Le mouvement coopératif s’affirme comme un rempart face à la crise

08/10/2012 08:43 EDT | Actualisé 08/12/2012 05:12 EST

Canada-économie-coopératives-société-France,2ELEAD

Le mouvement coopératif s'affirme comme un rempart face à la crise

ATTENTION - ajoute ouverture officielle, citations ///

QUEBEC, 8 oct 2012 (AFP) - Le premier Sommet international des coopératives 2012 qui réunit près de 2.800 participants de 91 pays s'est ouvert lundi à Québec en se donnant pour objectif de convaincre que son modèle économique est un moyen efficace de résister à la crise.

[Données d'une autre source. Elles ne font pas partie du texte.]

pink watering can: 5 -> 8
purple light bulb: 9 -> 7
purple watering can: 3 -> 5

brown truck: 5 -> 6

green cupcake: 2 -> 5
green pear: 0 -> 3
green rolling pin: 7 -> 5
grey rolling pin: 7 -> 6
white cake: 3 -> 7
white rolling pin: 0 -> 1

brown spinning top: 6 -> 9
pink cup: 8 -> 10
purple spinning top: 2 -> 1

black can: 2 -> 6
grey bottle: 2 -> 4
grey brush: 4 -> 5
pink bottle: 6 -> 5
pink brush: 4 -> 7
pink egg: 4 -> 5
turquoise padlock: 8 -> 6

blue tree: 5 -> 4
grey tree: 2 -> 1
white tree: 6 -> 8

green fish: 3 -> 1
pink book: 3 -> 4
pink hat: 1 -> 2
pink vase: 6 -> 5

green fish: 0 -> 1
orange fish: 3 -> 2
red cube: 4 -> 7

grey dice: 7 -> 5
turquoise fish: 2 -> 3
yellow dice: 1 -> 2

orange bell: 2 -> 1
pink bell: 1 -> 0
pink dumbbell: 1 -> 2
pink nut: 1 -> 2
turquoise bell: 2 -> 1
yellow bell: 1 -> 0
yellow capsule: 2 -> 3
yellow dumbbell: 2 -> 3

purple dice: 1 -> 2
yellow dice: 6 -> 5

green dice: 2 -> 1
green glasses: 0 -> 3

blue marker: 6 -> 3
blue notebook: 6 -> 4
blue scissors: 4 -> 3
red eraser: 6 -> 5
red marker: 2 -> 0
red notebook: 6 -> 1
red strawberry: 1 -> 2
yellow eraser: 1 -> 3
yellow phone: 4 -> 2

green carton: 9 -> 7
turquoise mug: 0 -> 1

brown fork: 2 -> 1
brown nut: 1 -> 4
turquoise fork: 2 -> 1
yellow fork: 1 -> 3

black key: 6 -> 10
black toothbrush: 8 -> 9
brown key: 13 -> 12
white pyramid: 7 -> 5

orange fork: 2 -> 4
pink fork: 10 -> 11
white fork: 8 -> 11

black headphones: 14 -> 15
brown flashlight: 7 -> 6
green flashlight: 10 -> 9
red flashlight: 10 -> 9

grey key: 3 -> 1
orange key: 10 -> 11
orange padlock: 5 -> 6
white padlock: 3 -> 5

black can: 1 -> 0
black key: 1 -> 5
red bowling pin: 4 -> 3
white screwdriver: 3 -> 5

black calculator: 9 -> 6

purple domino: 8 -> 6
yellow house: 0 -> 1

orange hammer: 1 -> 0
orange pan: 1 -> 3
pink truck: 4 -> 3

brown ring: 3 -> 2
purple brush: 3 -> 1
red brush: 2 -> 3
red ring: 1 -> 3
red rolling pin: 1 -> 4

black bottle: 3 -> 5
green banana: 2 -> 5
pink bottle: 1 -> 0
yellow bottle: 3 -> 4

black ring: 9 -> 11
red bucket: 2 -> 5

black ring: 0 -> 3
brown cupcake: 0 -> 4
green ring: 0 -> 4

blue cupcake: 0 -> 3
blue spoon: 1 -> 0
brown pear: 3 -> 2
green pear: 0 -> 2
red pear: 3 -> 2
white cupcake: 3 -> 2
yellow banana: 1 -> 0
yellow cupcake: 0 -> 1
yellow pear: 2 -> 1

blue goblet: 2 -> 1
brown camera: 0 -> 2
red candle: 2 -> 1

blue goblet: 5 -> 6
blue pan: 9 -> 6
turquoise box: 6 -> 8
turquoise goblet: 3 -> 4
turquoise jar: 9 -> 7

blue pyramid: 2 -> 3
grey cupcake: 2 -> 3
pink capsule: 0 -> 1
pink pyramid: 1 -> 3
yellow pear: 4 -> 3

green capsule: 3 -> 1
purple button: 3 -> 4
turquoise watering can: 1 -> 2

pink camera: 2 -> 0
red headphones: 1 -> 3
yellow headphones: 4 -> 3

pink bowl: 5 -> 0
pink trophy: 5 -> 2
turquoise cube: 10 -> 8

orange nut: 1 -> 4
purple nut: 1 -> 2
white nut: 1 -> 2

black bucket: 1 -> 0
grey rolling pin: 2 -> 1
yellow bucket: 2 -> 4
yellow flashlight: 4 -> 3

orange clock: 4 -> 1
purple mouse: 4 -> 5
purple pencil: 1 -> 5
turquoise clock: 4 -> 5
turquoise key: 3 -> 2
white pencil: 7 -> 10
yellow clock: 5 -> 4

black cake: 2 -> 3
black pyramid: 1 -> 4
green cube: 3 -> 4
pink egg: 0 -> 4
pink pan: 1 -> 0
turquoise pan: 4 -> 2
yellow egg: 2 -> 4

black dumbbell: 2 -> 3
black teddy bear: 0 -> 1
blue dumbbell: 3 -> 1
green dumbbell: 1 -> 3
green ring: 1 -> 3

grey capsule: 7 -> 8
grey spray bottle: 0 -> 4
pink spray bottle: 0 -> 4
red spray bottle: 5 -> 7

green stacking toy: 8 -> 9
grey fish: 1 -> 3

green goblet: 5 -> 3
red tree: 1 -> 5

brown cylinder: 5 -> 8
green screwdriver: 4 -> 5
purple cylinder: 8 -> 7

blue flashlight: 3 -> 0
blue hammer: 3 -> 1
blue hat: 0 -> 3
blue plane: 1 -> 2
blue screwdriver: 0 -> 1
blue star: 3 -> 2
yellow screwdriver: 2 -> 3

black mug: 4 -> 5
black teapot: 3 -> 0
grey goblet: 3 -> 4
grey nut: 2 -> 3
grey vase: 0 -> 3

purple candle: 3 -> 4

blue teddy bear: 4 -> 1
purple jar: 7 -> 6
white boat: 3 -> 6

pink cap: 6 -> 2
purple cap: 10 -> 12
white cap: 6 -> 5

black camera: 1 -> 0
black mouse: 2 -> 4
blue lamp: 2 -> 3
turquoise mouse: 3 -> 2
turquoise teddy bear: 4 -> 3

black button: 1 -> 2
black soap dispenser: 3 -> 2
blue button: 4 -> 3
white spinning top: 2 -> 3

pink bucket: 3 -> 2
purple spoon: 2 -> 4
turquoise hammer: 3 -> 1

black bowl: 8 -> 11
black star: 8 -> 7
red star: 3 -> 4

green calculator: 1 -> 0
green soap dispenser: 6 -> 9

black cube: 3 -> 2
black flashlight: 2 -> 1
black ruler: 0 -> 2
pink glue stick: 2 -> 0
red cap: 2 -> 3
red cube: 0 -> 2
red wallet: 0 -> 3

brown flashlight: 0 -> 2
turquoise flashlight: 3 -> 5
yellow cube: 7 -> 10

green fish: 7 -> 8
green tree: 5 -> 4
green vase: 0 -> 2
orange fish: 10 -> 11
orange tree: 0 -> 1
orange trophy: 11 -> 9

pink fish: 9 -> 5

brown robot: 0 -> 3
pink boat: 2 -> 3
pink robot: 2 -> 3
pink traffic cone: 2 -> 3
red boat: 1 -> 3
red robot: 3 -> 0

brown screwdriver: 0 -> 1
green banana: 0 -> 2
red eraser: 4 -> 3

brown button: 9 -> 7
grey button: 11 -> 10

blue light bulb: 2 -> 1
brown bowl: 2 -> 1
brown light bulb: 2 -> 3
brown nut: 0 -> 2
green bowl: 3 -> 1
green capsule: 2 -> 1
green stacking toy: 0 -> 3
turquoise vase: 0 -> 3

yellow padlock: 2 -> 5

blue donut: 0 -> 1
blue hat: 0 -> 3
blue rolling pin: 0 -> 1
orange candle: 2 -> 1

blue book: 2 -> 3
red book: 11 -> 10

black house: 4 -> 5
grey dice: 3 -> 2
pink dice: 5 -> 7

"Le mouvement coopératif porte en lui un espoir extraordinaire pour bâtir un monde meilleur. Il porte en lui des outils de développement des personnes et de l'économie (...) Il a traversé les crises sans trop de turbulences", a souligné lors d'une conférence de presse Monique Leroux, la présidente du Mouvement Desjardins, organisation de coopératives et institution financière majeure au Canada, à l'initiative du sommet.

"Neuf études scientifiques inédites vont être dévoilées lors du sommet et appuyer de façon éclatante notre propos", a-t-elle annoncé.

"Je crois fermement en la nécessité de construire une économie 'plurielle', qui s'appuie à la fois sur un secteur public efficace, sur un secteur privé bien régulé et un secteur coopératif fort", a encore dit Mme Leroux.

Organisé pour la première fois, ce sommet des coopératives veut être le porte-voix d'une économie "sociale et solidaire" qui emploie quelque 100 millions de personnes à travers le monde, selon des estimations.

"Le mouvement coopératif est formé d'un milliard d'adhérents, pas d'un milliard d'idéalistes. Ils sont membres d'une coopérative parce que ça répond à leurs besoins. Nous sommes ici pour définir le futur du mouvement coopératif et faire entendre ce milliard de voix", a dit de son côté Mme Pauline Green, présidente de l'ACI (Alliance coopérative internationale), elle aussi hôte du sommet.

La place de ce secteur dans la formation, particulièrement à l'université, sera également un des enjeux des travaux du sommet. "J'en suis le premier désolé mais on n'enseigne pas aux étudiants ce modèle économique", a relevé Dr J. Colin Dodds, président et recteur de l'Université Saint Mary's de Halifax, sur la côte atlantique du Canada.

La France était représentée lundi par le ministre délégué de l'Economie sociale et solidaire Benoît Hamon.

En matière de gestion coopérative, "le Québec est un exemple dont la France doit s'inspirer", a-t-il déclaré, soulignant que les deux parties avaient "la même approche de la biodiversité économique".

Le ministre a reconnu, lors d'une conférence de presse, que "la réalité du mouvement coopératif n'était pas le même en France et au Québec", tout en estimant que la France pouvait "s'inspirer de beaucoup de choses comme par exemple les coopératives d'habitants".

Le sommet doit se prolonger jusqu'à jeudi. Les organisateurs envisagent déjà que ce rendez-vous international devienne régulier.